Austin in a way has the best of all worlds: the fine restaurants, theaters and good bookstores of urban life, yet a small-city layout with lots of parks that lets you get home from work in 15 minutes. Many of its residents are Texans who came to study at the university and stayed, many of them professionals who have sacrificed more lucrative careers elsewhere. Many artists, writers, poets and artisans have also gravitated here.

It is just these things that have brought high-technology businesses seeking refuge from the high costs and congestion in California’s high-technology area and wanting an agreeable setting to help recruit staff. Austin’s population swelled from 254,000 in 1970 to 345,000 in 1980. The chamber estimates its has since grown to more than 367,000, and some estimates say the metropolitan area will exceed a million by the year 2000. Over the last decade, the number of passengers using the municipal airport has grown from 600,000 to more than 2 million yearly. The growth is accelerating. Since 1979 2.6 million square feet of office space has been built; 2.3 million more is now under construction.

Frank W. McBee, a native Austinite who heads the pioneer technology firm here, Tracor Inc., welcomes all this. ”If I want to come into Austin I could put my plant in Elgin, Buda or Georgetown and not pay the city any taxes,” he said, referring to nearby towns. ”The city needs to embrace growth, manage it and benefit from it.”

Adm. Bobby Ray Inman, U.S.N., retired, head of the new M.C.C. venture who is a former Deputy Director of Central Intelligence, agreed, saying, ”I think the fears are greatly overstated.”

In 1979 the City Council adopted a master plan to encourge growth along a north-south axis on the theory that new development would be most efficient where there are aleady utilities and transportation lines. But people prefer to live on the hills to the west, and nothing has been able to stop them.

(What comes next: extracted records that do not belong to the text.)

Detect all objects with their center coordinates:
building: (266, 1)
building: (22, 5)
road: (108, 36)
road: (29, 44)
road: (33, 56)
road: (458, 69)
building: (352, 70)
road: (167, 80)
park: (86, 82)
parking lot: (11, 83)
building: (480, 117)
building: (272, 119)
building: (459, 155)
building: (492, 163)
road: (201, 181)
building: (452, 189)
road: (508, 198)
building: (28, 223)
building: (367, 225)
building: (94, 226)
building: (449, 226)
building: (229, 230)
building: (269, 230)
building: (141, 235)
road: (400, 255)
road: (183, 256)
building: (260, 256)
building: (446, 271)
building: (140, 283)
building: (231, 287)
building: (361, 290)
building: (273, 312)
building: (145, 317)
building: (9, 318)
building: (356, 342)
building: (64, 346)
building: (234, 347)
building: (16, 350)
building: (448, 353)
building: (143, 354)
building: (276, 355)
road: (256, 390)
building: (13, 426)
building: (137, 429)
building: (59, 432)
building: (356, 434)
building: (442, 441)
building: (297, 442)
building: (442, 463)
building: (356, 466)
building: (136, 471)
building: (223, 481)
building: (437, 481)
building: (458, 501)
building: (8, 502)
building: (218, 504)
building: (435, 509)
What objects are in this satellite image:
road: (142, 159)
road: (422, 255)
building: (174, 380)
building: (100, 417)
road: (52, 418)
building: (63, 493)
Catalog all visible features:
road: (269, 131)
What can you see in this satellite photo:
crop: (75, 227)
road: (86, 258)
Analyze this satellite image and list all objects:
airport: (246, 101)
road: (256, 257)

The Council is devising new, more stringent zoning and building codes, and pressure is mounting for strict new rules to limit density in the ecologically fragile Lake Austin watershed to the west. Many, too, are urging the city to annex aggresively lest nearby towns hem it in, even though annexation means that the city must supply services. Over the next few months voters will be asked to approve more than $1 billion in bonds for water, sewer and electric service.

The watchword is low density, but that means high cost. Austin’s population is about 20 percent Mexican- American and 10 percent black, and Councilman John Trevino, son of a Mexican laborer, has his doubts about managed growth.

”Low density development eliminates most minorities,” Mr. Trevino said. ”Are we building an elitist community? Yes, we want to enjoy the environment. But none of my folks will be able to move in.”